Not lies or secrets per se, but he simply didn’t share with me, didn’t feel the need to do so. Simple daily things, little occurrences, that, if he did share, maybe we’d be more connected. In sync. In my opinion, at least. Instead, we treaded the waters of indifference and disinterest and pleasantness for years now.

I’d brought it up later when we were alone in the car.

He’d shrugged and said, “Oh, I forgot to tell you.”

But that didn’t fly with me. Not anymore. I was so tired of it, beyond saddened by it. Numb.

He’d been waiting to hear if I’d gotten this job in Chicago because that would make our fresh start complete.

Applying for the director position at the gallery had been a fluke. I’d had my own freelance art dealer business going for years now, but even though I had made plenty of contacts with artists and collectors, a steady flow of income had proven elusive and required an enormous amount of legwork. Things were either going along nicely or dipping way down.

My specialty ranged from contemporary young artists to almost any kind of collectible from antique American pottery to vintage furniture and thingamabobs. I wasn’t choosy. Good finds were good finds to me, and I was constantly learning. I loved that. My insides buzzed the same, be it over a rusty gas station sign from the fifties or a Mapplethorpe photograph of Patti Smith or a Gustav Klimt painting.
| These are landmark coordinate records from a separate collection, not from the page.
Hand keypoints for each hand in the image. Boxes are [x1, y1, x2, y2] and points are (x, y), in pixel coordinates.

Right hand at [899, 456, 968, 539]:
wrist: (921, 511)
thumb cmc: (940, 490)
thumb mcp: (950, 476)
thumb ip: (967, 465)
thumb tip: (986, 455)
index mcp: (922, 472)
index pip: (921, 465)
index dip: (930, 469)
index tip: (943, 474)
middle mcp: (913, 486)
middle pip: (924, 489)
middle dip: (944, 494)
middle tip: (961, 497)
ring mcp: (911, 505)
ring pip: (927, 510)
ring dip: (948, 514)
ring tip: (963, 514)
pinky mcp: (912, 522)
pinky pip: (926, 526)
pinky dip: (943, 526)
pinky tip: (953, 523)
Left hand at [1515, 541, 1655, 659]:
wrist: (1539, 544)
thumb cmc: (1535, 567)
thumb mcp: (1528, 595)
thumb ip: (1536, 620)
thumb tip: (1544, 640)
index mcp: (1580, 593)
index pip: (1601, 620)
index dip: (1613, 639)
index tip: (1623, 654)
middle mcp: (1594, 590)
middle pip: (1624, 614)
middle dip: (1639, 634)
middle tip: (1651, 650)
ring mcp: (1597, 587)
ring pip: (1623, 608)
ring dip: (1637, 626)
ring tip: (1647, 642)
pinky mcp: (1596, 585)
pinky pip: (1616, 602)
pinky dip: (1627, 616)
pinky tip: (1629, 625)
The Alden Merrick Gallery was breaking into the contemporary art business. My good friend Neil had set up the interview. Neil had risen high in the ranks of the Chicago art world where we had both started out as lowly assistants at the same gallery, fresh out of college, learning from one of the best eyes in the business.

Ever the restless Bohemian, I had eventually dropped out to do my own thing, but Neil had stayed the course, moved up the ranks, and become an assistant director as well as a sought-after freelance curator. Now, he had his own gallery. Over the years, he had directed work my way, invited me to all the right parties and events, and I had recommended artists and unusual finds his way.
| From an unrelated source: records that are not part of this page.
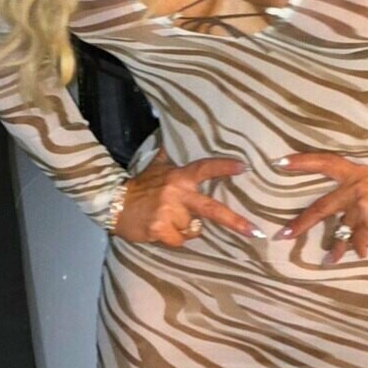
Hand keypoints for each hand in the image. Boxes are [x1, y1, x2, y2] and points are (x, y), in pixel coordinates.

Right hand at [113, 150, 262, 246]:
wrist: (113, 203)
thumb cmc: (141, 185)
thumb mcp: (157, 166)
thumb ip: (170, 153)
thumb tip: (169, 126)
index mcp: (179, 177)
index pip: (205, 168)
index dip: (224, 168)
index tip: (245, 168)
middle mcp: (177, 193)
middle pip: (212, 209)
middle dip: (235, 222)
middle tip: (254, 232)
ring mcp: (168, 212)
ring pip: (193, 229)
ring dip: (186, 228)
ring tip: (170, 220)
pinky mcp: (159, 229)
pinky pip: (179, 240)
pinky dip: (174, 239)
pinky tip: (162, 230)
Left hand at [271, 122, 367, 265]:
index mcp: (357, 176)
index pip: (325, 164)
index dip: (302, 162)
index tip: (280, 163)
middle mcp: (355, 191)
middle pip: (321, 207)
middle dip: (300, 223)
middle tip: (283, 235)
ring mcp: (362, 209)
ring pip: (343, 230)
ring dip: (338, 247)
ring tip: (330, 259)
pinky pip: (359, 241)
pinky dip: (360, 249)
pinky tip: (360, 254)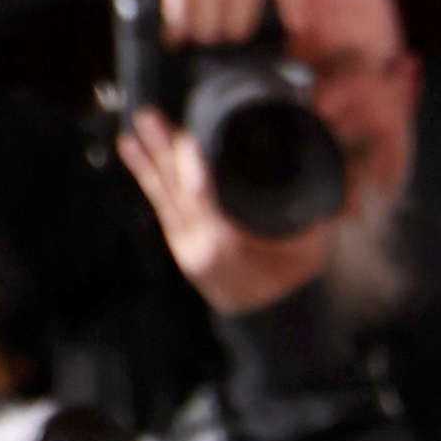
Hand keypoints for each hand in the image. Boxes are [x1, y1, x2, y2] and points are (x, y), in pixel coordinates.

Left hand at [117, 106, 330, 318]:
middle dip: (164, 151)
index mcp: (230, 245)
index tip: (189, 137)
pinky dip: (147, 176)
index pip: (207, 196)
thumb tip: (301, 169)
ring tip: (134, 130)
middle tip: (148, 119)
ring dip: (148, 160)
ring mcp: (188, 248)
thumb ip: (298, 211)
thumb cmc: (294, 281)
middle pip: (180, 190)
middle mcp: (203, 245)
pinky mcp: (181, 247)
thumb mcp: (306, 247)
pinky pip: (161, 206)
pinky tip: (133, 152)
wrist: (276, 321)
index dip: (196, 165)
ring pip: (165, 196)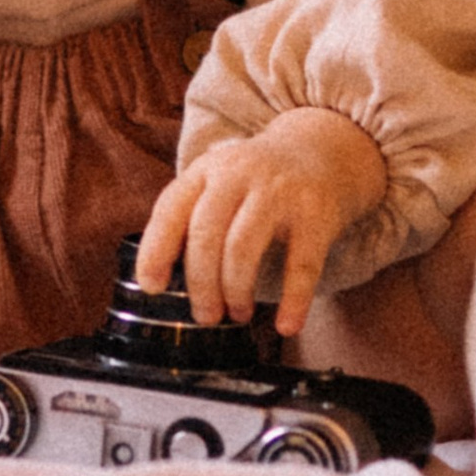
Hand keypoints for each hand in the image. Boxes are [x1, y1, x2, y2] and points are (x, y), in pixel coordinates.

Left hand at [135, 106, 391, 338]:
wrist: (323, 149)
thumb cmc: (257, 182)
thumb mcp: (219, 182)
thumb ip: (191, 217)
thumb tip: (161, 278)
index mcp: (207, 171)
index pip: (170, 208)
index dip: (155, 250)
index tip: (152, 287)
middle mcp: (238, 175)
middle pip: (206, 234)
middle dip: (201, 283)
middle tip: (206, 315)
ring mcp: (278, 192)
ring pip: (243, 247)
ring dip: (235, 290)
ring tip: (238, 314)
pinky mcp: (316, 213)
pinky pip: (302, 264)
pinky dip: (293, 300)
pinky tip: (286, 325)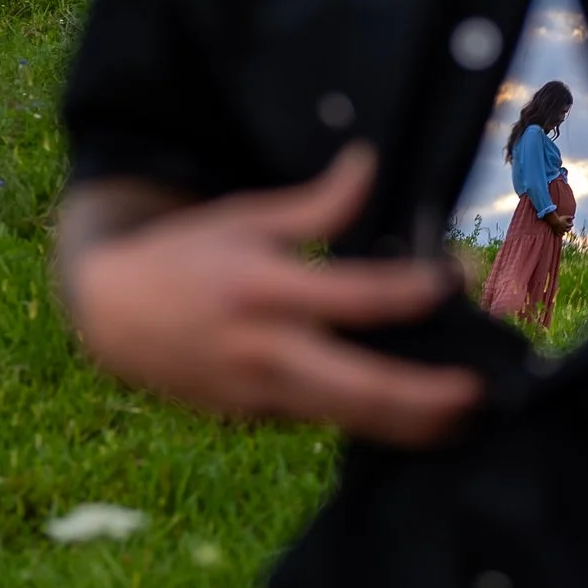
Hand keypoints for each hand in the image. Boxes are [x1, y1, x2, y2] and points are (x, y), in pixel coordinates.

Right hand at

I knew this job was an opportunity. A step in The Game. Consistent, good income. A stab at some sort of prestige.

Someone else would pay my cell phone bill and my health insurance. I would have regular mani-pedi appointments, and I would be able to afford a whole new wardrobe from Nordstrom or Neiman Marcus even—and not only one or two pieces a year—and more than the occasional new lipstick or eye shadow from my favorite designer makeup brands. That would be a kick for a change. I would be polished all the time and comfortable in that polish, like the women at Kyle’s dinner party last night.
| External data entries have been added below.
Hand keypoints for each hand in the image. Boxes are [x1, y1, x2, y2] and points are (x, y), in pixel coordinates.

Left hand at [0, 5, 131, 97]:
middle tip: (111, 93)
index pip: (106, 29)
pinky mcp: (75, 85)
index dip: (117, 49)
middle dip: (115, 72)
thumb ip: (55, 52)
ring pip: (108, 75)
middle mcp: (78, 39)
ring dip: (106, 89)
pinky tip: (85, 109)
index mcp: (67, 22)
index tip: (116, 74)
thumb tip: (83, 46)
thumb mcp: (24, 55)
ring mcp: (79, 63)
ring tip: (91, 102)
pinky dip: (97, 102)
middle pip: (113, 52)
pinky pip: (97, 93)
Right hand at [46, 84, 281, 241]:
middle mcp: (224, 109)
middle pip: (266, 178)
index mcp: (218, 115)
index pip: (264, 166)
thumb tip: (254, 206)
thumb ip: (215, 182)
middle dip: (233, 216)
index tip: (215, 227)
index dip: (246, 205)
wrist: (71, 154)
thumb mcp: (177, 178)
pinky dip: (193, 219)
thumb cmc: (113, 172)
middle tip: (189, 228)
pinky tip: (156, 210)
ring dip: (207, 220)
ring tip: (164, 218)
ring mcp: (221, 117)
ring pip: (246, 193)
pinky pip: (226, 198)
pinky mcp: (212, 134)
Kyle had certainly been excited about this job and had encouraged me to go for it. The plan was to leave Racine and move back to Chicago, back to where we had begun, the big city. According to Kyle, my getting a job there as well—a solid permanent job—would only make it perfect. Kyle hated my gypsy-picking ways. My on-the-fly/off-the-cuff way of thinking and doing business, taking off on my little field trips all over the country to hunt down finds or check out artists’ studios and go through their works in progress.

“It’s called inspiration! Passion!” I had argued once.

When things melded together—the business aspect and the art—it was magic. If they didn’t, you would ride it out, riding it over every road you knew available. Kyle had never understood that, and he considered the lengths I went to—not to mention, the eccentric people I mixed with—ludicrous. He’d get irritated with the whole scene and avoid it. But I loved it, and I couldn’t give it up.

Over two months ago, on my way to South Dakota to visit my mother, Rae, after she’d fallen down in her house and broken her hip, I’d stopped in Chicago for the interview. It had gone smoothly, and I’d promptly put it out of my head. Later, Neil had told me that they had hired someone else. But, now, since I’d returned to Racine, it seemed that had fallen through.